* What to produce *
Please locate every line in the items below that contains the string "umlActor", and copy each of those lines.

(Records taken from a dataset)
+++
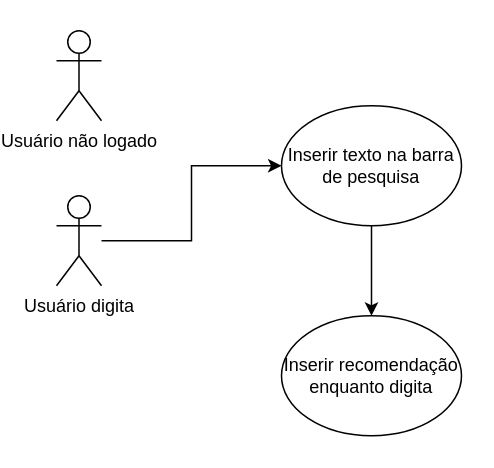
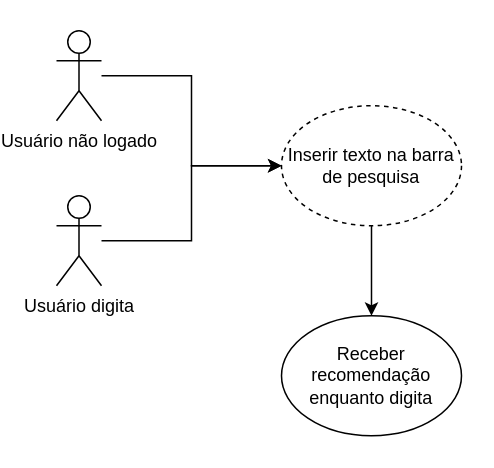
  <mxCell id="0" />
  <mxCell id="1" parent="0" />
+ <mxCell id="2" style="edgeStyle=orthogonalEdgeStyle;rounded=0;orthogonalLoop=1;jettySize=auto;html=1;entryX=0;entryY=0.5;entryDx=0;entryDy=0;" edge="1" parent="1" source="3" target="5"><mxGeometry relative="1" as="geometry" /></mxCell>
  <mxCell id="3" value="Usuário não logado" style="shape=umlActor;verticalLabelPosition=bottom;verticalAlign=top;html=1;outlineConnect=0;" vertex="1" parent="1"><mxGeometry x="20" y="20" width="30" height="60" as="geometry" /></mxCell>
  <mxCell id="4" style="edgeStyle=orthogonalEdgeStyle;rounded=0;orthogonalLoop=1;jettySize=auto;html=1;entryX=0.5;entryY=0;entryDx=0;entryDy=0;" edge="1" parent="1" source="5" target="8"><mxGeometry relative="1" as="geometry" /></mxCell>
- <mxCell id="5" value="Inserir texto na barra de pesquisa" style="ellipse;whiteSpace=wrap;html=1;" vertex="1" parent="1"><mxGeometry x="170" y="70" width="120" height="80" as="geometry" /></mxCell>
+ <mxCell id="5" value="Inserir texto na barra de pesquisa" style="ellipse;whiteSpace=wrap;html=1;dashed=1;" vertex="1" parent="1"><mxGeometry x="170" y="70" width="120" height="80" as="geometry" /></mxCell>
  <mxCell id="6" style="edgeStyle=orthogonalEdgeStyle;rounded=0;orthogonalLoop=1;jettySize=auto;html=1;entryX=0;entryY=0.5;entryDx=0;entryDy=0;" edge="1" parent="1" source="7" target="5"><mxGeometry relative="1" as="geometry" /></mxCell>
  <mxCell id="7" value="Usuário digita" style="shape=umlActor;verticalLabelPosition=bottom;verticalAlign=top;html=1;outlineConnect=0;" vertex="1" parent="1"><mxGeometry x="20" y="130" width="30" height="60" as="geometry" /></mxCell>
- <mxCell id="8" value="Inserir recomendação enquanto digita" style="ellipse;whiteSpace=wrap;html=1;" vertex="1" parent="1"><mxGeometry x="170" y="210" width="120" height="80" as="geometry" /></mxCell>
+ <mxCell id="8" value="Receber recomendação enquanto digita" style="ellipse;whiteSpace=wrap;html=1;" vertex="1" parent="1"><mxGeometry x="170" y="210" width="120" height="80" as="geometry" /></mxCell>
+++
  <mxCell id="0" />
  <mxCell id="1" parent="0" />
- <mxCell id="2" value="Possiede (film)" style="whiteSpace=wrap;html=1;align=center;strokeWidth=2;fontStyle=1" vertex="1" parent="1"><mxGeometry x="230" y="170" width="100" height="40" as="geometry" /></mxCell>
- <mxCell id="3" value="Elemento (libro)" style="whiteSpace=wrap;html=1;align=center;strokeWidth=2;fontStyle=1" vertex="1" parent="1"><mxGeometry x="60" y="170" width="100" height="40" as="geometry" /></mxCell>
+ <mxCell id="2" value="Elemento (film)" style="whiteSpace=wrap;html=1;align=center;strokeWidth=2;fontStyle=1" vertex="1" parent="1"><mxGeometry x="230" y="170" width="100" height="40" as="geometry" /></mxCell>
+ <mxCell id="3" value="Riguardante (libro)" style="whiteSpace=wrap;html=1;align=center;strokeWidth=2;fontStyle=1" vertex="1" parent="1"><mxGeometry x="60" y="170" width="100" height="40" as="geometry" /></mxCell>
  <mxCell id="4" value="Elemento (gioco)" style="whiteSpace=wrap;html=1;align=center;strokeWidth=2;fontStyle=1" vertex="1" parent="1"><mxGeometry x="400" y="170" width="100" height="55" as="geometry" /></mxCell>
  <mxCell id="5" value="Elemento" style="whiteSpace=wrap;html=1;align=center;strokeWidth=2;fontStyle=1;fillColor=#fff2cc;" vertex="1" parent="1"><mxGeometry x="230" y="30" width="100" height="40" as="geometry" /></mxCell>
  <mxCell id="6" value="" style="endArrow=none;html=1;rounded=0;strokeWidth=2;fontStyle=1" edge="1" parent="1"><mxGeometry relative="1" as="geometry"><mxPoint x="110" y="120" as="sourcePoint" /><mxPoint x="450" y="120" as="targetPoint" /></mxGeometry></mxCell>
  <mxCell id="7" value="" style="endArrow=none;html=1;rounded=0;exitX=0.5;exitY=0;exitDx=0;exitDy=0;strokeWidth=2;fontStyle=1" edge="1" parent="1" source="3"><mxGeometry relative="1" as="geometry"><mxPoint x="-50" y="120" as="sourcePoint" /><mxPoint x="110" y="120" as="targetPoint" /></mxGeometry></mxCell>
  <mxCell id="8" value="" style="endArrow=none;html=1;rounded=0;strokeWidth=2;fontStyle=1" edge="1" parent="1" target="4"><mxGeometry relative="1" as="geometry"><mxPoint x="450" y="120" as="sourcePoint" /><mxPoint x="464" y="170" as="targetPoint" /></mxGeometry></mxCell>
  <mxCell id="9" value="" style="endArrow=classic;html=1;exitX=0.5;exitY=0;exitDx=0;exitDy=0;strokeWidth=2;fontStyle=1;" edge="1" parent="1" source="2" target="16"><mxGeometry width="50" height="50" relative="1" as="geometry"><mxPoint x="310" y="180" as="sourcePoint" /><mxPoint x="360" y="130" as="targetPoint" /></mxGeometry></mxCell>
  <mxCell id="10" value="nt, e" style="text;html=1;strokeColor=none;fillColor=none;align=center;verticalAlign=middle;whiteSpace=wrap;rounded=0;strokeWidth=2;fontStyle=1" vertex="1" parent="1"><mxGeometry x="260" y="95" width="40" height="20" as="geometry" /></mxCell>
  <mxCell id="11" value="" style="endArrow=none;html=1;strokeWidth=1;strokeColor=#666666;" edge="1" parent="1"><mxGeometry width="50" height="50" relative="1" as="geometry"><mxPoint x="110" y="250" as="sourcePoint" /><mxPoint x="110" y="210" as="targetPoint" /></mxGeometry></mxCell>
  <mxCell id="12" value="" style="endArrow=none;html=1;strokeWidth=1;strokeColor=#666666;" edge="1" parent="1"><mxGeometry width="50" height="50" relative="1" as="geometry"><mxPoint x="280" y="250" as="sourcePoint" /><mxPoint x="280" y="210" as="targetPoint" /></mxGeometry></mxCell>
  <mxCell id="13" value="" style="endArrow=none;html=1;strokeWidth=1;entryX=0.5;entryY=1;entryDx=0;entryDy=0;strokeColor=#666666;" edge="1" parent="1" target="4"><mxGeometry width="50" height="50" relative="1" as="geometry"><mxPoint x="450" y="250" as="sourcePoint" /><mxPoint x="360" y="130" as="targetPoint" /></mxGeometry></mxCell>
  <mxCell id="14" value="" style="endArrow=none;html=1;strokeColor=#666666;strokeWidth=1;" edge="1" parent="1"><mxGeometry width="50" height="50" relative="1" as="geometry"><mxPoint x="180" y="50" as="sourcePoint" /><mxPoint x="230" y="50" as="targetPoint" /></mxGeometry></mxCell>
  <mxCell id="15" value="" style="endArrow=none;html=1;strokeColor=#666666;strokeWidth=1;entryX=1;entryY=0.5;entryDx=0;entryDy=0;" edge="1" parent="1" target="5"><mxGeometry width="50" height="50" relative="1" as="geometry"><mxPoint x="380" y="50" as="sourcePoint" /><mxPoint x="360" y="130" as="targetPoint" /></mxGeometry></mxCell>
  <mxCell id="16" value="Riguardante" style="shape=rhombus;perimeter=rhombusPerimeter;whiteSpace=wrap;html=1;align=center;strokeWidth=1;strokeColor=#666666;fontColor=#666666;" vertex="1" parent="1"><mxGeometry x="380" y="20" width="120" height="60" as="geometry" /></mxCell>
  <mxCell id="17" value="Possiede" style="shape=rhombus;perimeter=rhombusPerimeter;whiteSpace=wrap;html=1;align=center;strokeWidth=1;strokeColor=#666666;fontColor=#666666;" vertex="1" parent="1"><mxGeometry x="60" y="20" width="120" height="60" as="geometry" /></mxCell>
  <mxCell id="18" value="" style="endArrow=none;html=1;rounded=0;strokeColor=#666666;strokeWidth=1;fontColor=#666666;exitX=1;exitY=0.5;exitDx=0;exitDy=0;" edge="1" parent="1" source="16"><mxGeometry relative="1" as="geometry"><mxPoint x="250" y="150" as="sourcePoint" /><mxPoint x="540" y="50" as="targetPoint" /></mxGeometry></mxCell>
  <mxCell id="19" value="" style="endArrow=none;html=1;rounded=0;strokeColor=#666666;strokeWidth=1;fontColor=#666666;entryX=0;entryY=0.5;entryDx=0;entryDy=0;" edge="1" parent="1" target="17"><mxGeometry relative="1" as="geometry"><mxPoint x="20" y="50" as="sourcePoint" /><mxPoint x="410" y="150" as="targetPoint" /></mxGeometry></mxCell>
+++
* Expected output *
  <mxCell id="3" value="Usuário não logado" style="shape=umlActor;verticalLabelPosition=bottom;verticalAlign=top;html=1;outlineConnect=0;" vertex="1" parent="1"><mxGeometry x="20" y="20" width="30" height="60" as="geometry" /></mxCell>
  <mxCell id="7" value="Usuário digita" style="shape=umlActor;verticalLabelPosition=bottom;verticalAlign=top;html=1;outlineConnect=0;" vertex="1" parent="1"><mxGeometry x="20" y="130" width="30" height="60" as="geometry" /></mxCell>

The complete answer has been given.